Nous partageons beaucoup plus de gènes avec les langoustines qu’avec un brin d’herbe. Voilà donc 540 millions d’années qu’une partie enfouie très profondément dans notre cerveau nous incite à prendre par la main la personne que nous aimons. Bien sûr, quand nous prenons un enfant par la main, il y aune dimension affective, mais il n’y a aucune dimension sexuelle. Entre amoureux cependant, le symbole reste fort, comme l’attestent les scintigraphies du cerveau ou même un simple électroencéphalogramme ; comme l’atteste également la répugnance générale des hommes à prendre un autre homme par la main. Prendre par la main n’est pas la même chose que serrer la main, geste qui est devenu conventionnel et poli au cours des âges. On serrera la main tendue d’un homme politique sans avoir le moins du monde envie de le prendre par la main pour aller faire un tour avec lui sur un chemin de campagne ou sur une plage.

Mon deuxième exemple remonte à environ 140 millions d’années et l’apparition des premiers mammifères. Nous transpirons sur tout le corps. Les mammifères à fourrure ne connaissent pas ce luxe. (Il y a des exceptions, comme chez les ongulés.) Les mammifères à fourrure transpirent par les coussins des pattes pour les quadrupèdes, puis par les paumes des mains et des pieds chez les ancêtres communs des singes et des hominidés. C’est pourquoi, de nos jours encore, on peut voir des marques de pattes de chat en été sur un carrelage frais. Les canidés transpirent également par la langue. Le fait que les hominidés transpirent sur tout le corps, ne les empêche pas de transpirer plus intensément en certains endroits : aisselles, aine, paume des mains et plante des pieds. En général, nous sommes peu conscients de la transpiration des paumes, car elles sont la plupart du temps à l’air libre où l’évaporation est quasi instantanée, ce qui empêche la prolifération des bactéries, elles-mêmes génératrices des mauvaises odeurs. Il n’en va pas de même pour la plante des pieds. On sait également que certaines personnes suent beaucoup des mains, et que ça les gêne en société. Amis chiens et chats, rejoignez-nous : nos gènes sont les mêmes à 80 %. Si seulement ce genre de réflexion pouvait encourager davantage d’êtres humains à ne plus faire montre de cruauté envers des êtres dont nous sommes génétiquement si proches !

Mon troisième exemple est beaucoup plus récent.

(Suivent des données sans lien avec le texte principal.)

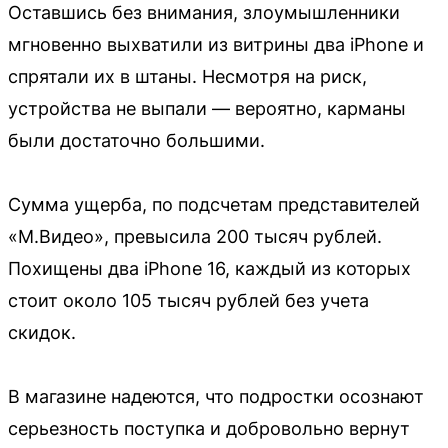
Оставшись без внимания, злоумышленники
мгновенно выхватили из витрины два iPhone и
спрятали их в штаны. Несмотря на риск,
устройства не выпали — вероятно, карманы
были достаточно большими.
Сумма ущерба, по подсчетам представителей
«М.Видео», превысила 200 тысяч рублей.
Похищены два iPhone 16, каждый из которых
стоит около 105 тысяч рублей без учета
скидок.
В магазине надеются, что подростки осознают
серьезность поступка и добровольно вернут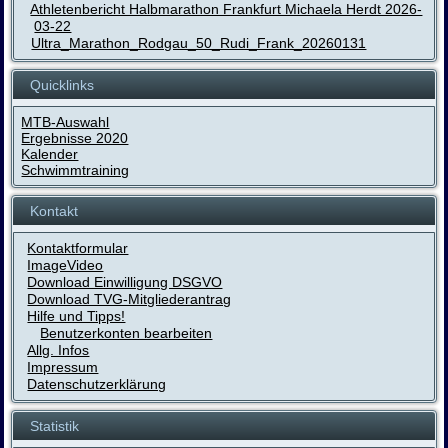
Athletenbericht Halbmarathon Frankfurt Michaela Herdt 2026-
03-22
Ultra_Marathon_Rodgau_50_Rudi_Frank_20260131
Quicklinks
MTB-Auswahl
Ergebnisse 2020
Kalender
Schwimmtraining
Kontakt
Kontaktformular
ImageVideo
Download Einwilligung DSGVO
Download TVG-Mitgliederantrag
Hilfe und Tipps!
Benutzerkonten bearbeiten
Allg. Infos
Impressum
Datenschutzerklärung
Statistik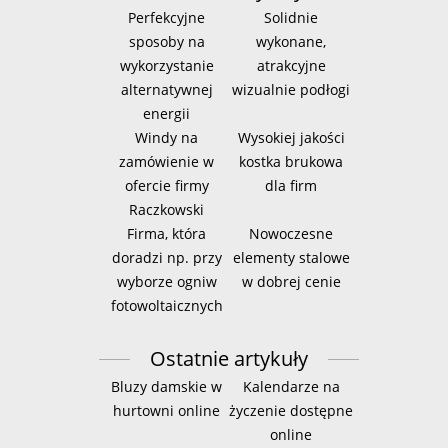
Perfekcyjne
Solidnie
sposoby na
wykonane,
wykorzystanie
atrakcyjne
alternatywnej
wizualnie podłogi
energii
Windy na
Wysokiej jakości
zamówienie w
kostka brukowa
ofercie firmy
dla firm
Raczkowski
Firma, która
Nowoczesne
doradzi np. przy
elementy stalowe
wyborze ogniw
w dobrej cenie
fotowoltaicznych
Ostatnie artykuły
Bluzy damskie w
Kalendarze na
hurtowni online
życzenie dostępne
online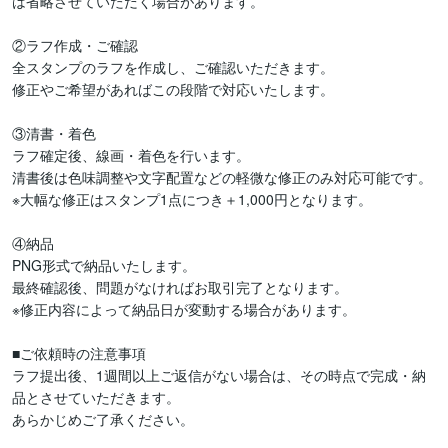
は省略させていただく場合があります。

②ラフ作成・ご確認

全スタンプのラフを作成し、ご確認いただきます。

修正やご希望があればこの段階で対応いたします。

③清書・着色

ラフ確定後、線画・着色を行います。

清書後は色味調整や文字配置などの軽微な修正のみ対応可能です。

※大幅な修正はスタンプ1点につき＋1,000円となります。

④納品

PNG形式で納品いたします。

最終確認後、問題がなければお取引完了となります。

※修正内容によって納品日が変動する場合があります。

■ご依頼時の注意事項

ラフ提出後、1週間以上ご返信がない場合は、その時点で完成・納
品とさせていただきます。

あらかじめご了承ください。
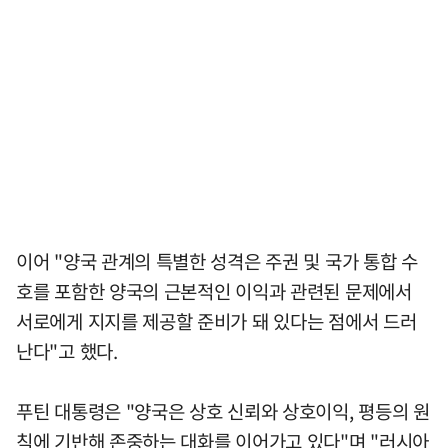
이어 "양국 관계의 특별한 성격은 주권 및 국가 통합 수
호를 포함한 양국의 근본적인 이익과 관련된 문제에서
서로에게 지지를 제공할 준비가 돼 있다는 점에서 드러
난다"고 했다.
푸틴 대통령은 "양국은 상호 신뢰와 상호이익, 평등의 원
칙에 기반해 존중하는 대화를 이어가고 있다"며 "러시아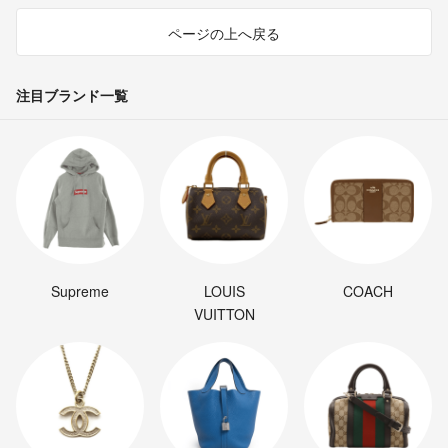
ページの上へ戻る
注目ブランド一覧
Supreme
LOUIS
COACH
VUITTON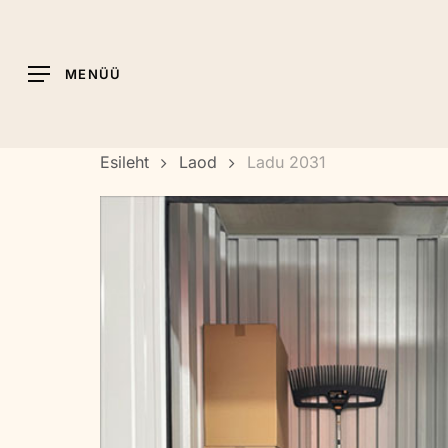
Skip
to
main
MENÜÜ
content
Esileht
Laod
Ladu 2031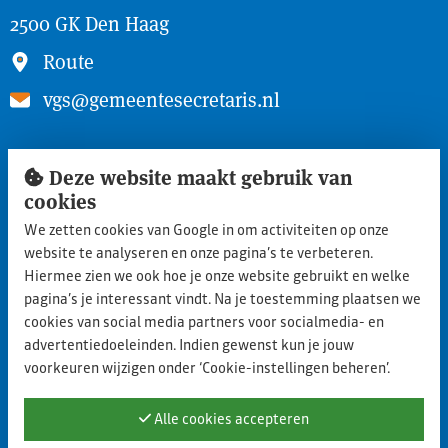
2500 GK Den Haag
Route
vgs@gemeentesecretaris.nl
Snel naar
Deze website maakt gebruik van
cookies
Inloggen ledengedeelte
We zetten cookies van Google in om activiteiten op onze
Lid worden
website te analyseren en onze pagina’s te verbeteren.
Aanmelden nieuwe leden
Hiermee zien we ook hoe je onze website gebruikt en welke
pagina’s je interessant vindt. Na je toestemming plaatsen we
Privacy statement
cookies van social media partners voor socialmedia- en
advertentiedoeleinden. Indien gewenst kun je jouw
Cookie policy
voorkeuren wijzigen onder ‘Cookie-instellingen beheren’.
Contact
Alle cookies accepteren
Blijf op de hoogte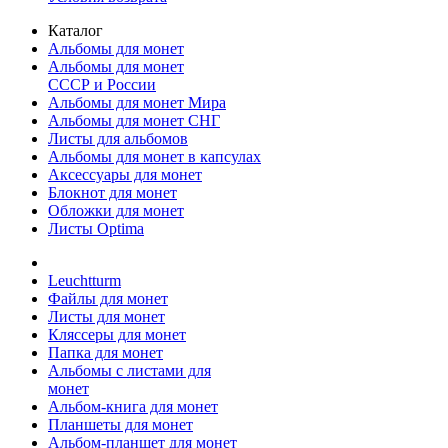
Каталог
Альбомы для монет
Альбомы для монет
СССР и России
Альбомы для монет Мира
Альбомы для монет СНГ
Листы для альбомов
Альбомы для монет в капсулах
Аксессуары для монет
Блокнот для монет
Обложки для монет
Листы Optima
Leuchtturm
Файлы для монет
Листы для монет
Кляссеры для монет
Папка для монет
Альбомы с листами для
монет
Альбом-книга для монет
Планшеты для монет
Альбом-планшет для монет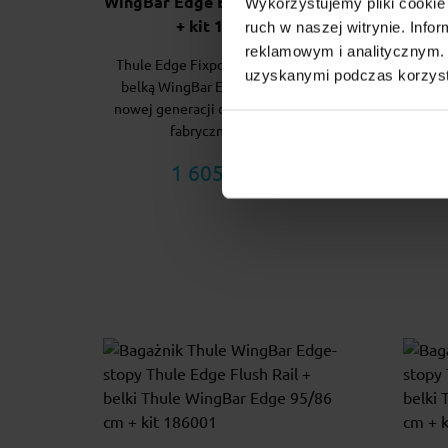
WingBar Edge Black 104/95 cm
WingB
Wykorzystujemy pliki cookie 
+ kit 187027
ruch w naszej witrynie. Inf
reklamowym i analitycznym. 
Thule Edge Fixpoint z aluminiową
Thul
uzyskanymi podczas korzysta
belką WingBar Edge to bagażnik
belk
nowej generacji do samochodów z
nowe
fabrycznymi pu...
1 605.00 zł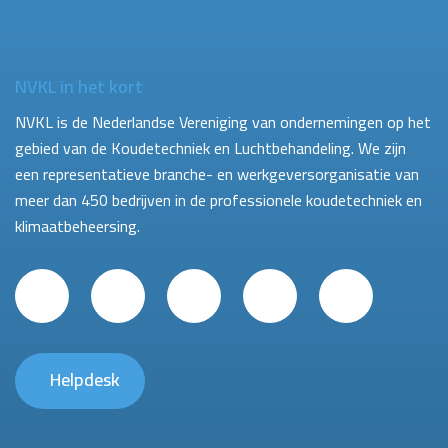
NVKL in het kort
NVKL is de Nederlandse Vereniging van ondernemingen op het
gebied van de Koudetechniek en Luchtbehandeling. We zijn
een representatieve branche- en werkgeversorganisatie van
meer dan 450 bedrijven in de professionele koudetechniek en
klimaatbeheersing.
Helpdesk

Les hominidés des deux ou trois millions d’années qui nous précèdent, mais aussi, et encore de nos jours, les Bantous, les Aborigènes, et toutes les ethnies qui ne peuvent pas faire autrement, nourrissent les bébés dès leur sevrage en mâchant la nourriture solide, et en la transmettant de bouche à bouche. Le symbole est très fort : je t’embrasse sur la bouche signifie : je te donne de la vie, tu me donnes de la vie. Là encore, l’électroencéphalogramme explose, montrant s’il en était encore besoin, que l’acte d’embrasser sur la bouche nous remue profondément.

500 millions d’années est un laps de temps qui nous semble immense, mais pour nos gènes, c’est tout à fait raisonnable. Au tréfonds de nous-mêmes, nous sommes, génétiquement et linéairement des entités presque indestructibles.